Helvio expõe 30 trabalhos em técnica mista, em que mostra, basicamente, a técnica do pastel oleoso (sobre papel), grafite e colagens. As cenas do cotidiano do artista se sobressaem em uma expressão forte e determinada. Nesse meio, a figura humana é predominante, remontando às cenas comuns de sua infância, até com o que convive atualmente em sua cidade. Natural de Uberlândia, MG, é lá que ainda hoje desenvolve sua arte, consciente das dificuldades do "viver de arte", no interior do país, mas também das possibilidades que tem ao ultrapassar as fronteiras e expor em outras cidades. Seu currículo conta com 12 exposições individuais em locais que vão de Curitiba a Guarabira, na Paraíba.

Foi um caminho que Helvio Lima conquistou basicamente sozinho, desde que resolveu assumir sua tendência artística em trabalhos de pintura e desenho.
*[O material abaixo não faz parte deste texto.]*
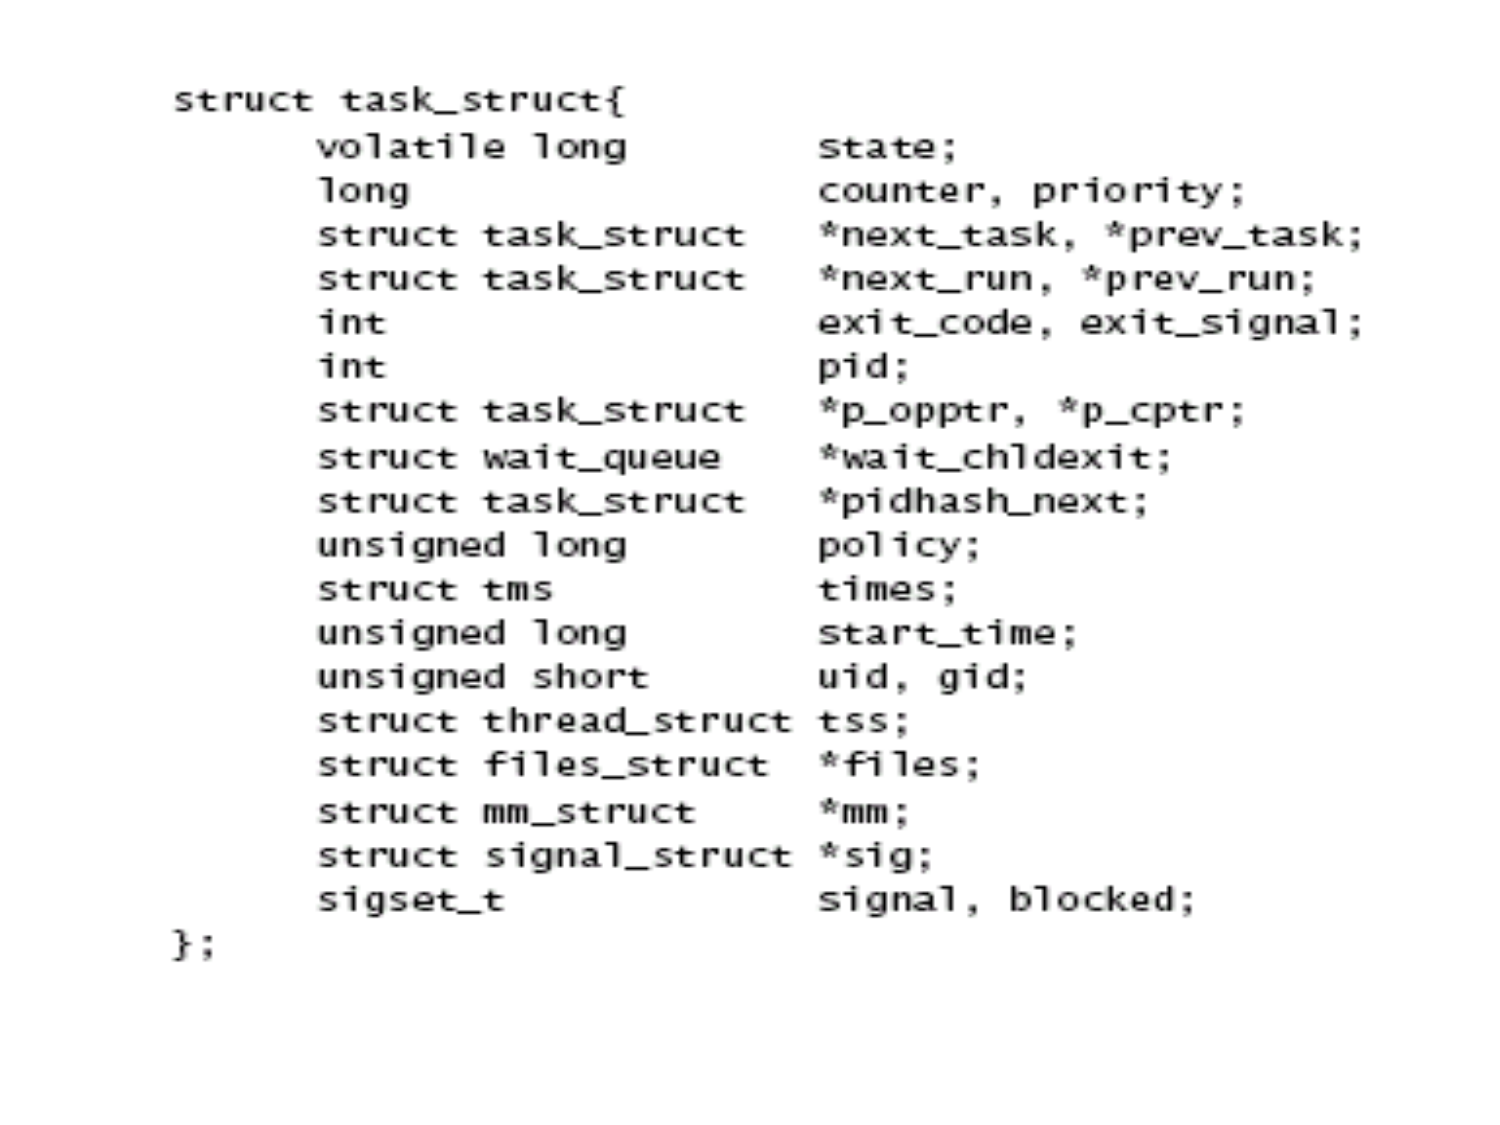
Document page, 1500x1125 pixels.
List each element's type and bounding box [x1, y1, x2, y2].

picture [37, 37, 1450, 1075]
Ele conta que desde criança a arte se manifestou em sua vida e, em 1968 passou a uma produção concreta, começando a expor em Uberlândia e Araguari. No começo, nem sua família aceitava a opção do filho, mas hoje, seu pai, ex-operário de Uberlândia, é o primeiro a acompanhar suas exposições e acreditar em seu trabalho. Ele se diz um artista independente, autônomo, sem nenhum apoio de marchands ou empresas.

Várias fases já foram desenvolvidas por Helvio Lima nestes quase 20 anos de carreira, representando manifestações especificamente mineiras ou situações que extrapolam fronteiras geográficas. "O resultado de todo este trabalho", diz o artista, "foi a confirmação de uma temática que gira em torno do cotidiano". E é nesse ponto que ele determina-se um artista sem limites. Ao adotar o vasto conjunto de temas do dia-a-dia, ele não só encontra uma inesgotável fonte de inspiração, como também se permite produzir uma obra de leitura universal.
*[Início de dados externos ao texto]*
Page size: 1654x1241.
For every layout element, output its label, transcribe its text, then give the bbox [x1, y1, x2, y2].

Operários, festas populares (congada mineira), gente na rua, a família, a carvoaria que ele avista da porta de sua casa no campo, a estrada, seus corvos e árvores altas e afiladas (uma releitura de Van Gogh), detalhes dos semblantes diante de uma paisagem; um prato na mão, a mão que leva o alimento à boca e a boca vazia. A obra de Helvio é uma fusão de idéias e imagens que interpretam diversas etapas da própria história da arte. Nesse sentido se dilui o conceito rígido de autodidatismo. Sem mestres ou escolas reais, ele buscou seu aprendizado no mundo complexo e farto das artes e encontrou denominadores comuns após reunir todos os dados à sua disposição.

Dessa aritmética ainda em processamento, destacam-se, sem dúvida, a técnica e a sensibilidade que lhe permitem transformar o cotidiano em traços e cores luminosas.

 

 

 

DIMENSÃO EXISTENCIAL NA OBRA DE HELVIO LIMA

[Luiz Carlos Travaglia | Doutor em Linguística | Professor da UFU]

 

 

A obra de arte tem que ser sobretudo mágica. Enfeitiçar aquele que a contempla para lá de qualquer compreensão. Tem que ser sentimento estético que compromete a alma de quem com ela convive transformando essa alma num novo espírito.
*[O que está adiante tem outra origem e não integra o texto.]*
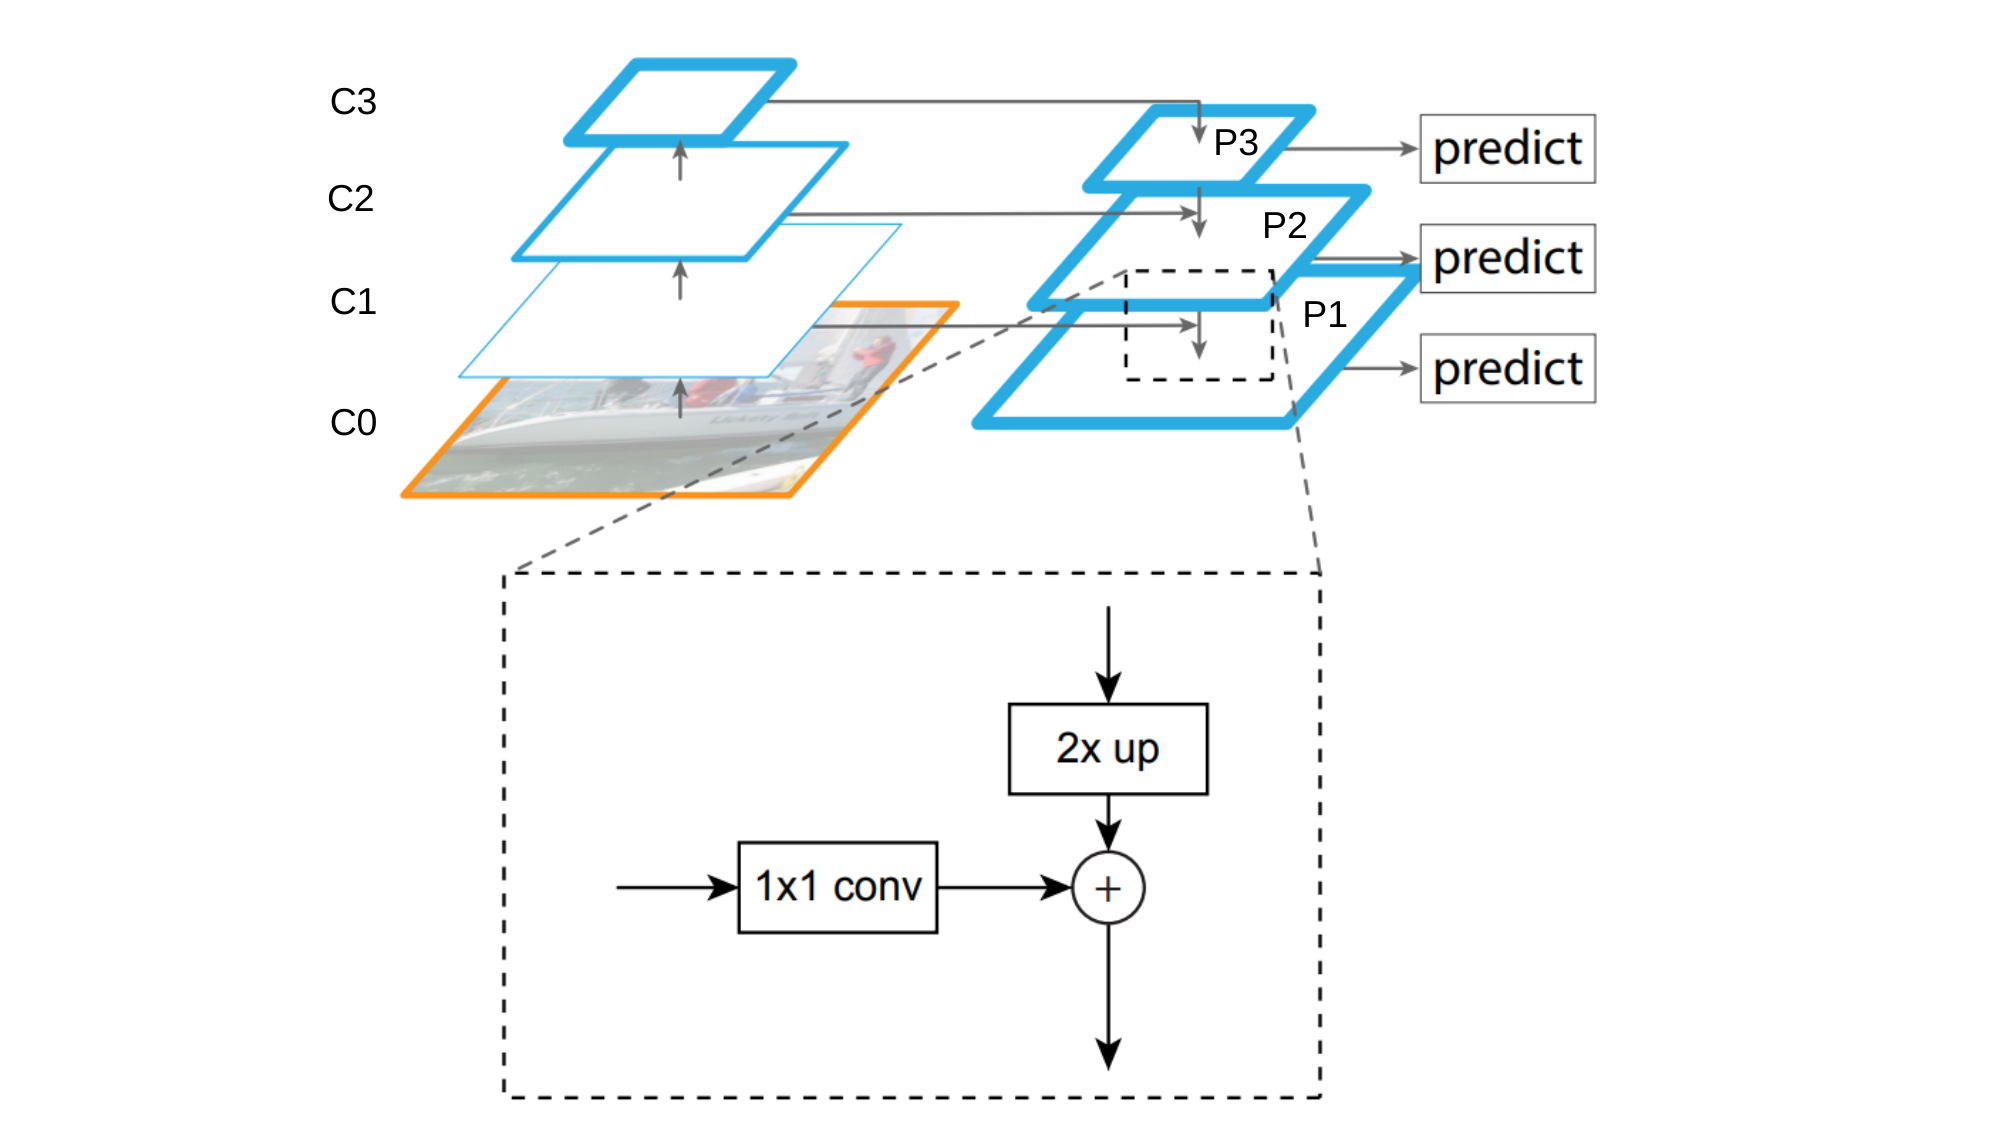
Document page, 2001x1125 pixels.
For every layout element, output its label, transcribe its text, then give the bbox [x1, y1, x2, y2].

text_box C1 [315, 271, 393, 329]
text_box C3 [315, 70, 393, 128]
text_box P1 [1287, 283, 1364, 341]
text_box P3 [1198, 112, 1275, 170]
text_box C2 [312, 167, 390, 225]
text_box P2 [1247, 194, 1323, 252]
picture [350, 2, 1658, 1125]
text_box C0 [315, 391, 393, 449]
A obra de Helvio Lima possui essa magia transfiguradora, pois nos faz descobrir, de repente, com uma beleza calma e forte, que nosso simples existir e fazer tem serenidade e paz de que não suspeitávamos, tem uma grandiosidade no seu ser que não nos fora revelada. É uma obra amiga que mesmo quando estampa em tons escuros temas como o do trabalhador, o faz com paz. Há luz, há cor, há competência técnica, mas elas não são objeto nem fim da obra; são servas do dizer como a vida vale em seus atos e detalhes.

 O fazer comida, nossos animais, nossas casas, os amigos na rua, no portão, em casa, flores do jardim no vaso ou por sobre o muro, nossas festas, nosso trabalho, tudo se nos revela transformando em beleza saudável, nada hipocondríaca como a arte que perde o sentido de elevar a vida por apenas denunciá-la como indesejável.

Em Helvio Lima a arte nos dá a vida com a serenidade de seu lado bom, nos conscientiza da essência da essência da beleza, lirismo e grandeza do simples ser de nossos seres e momentos.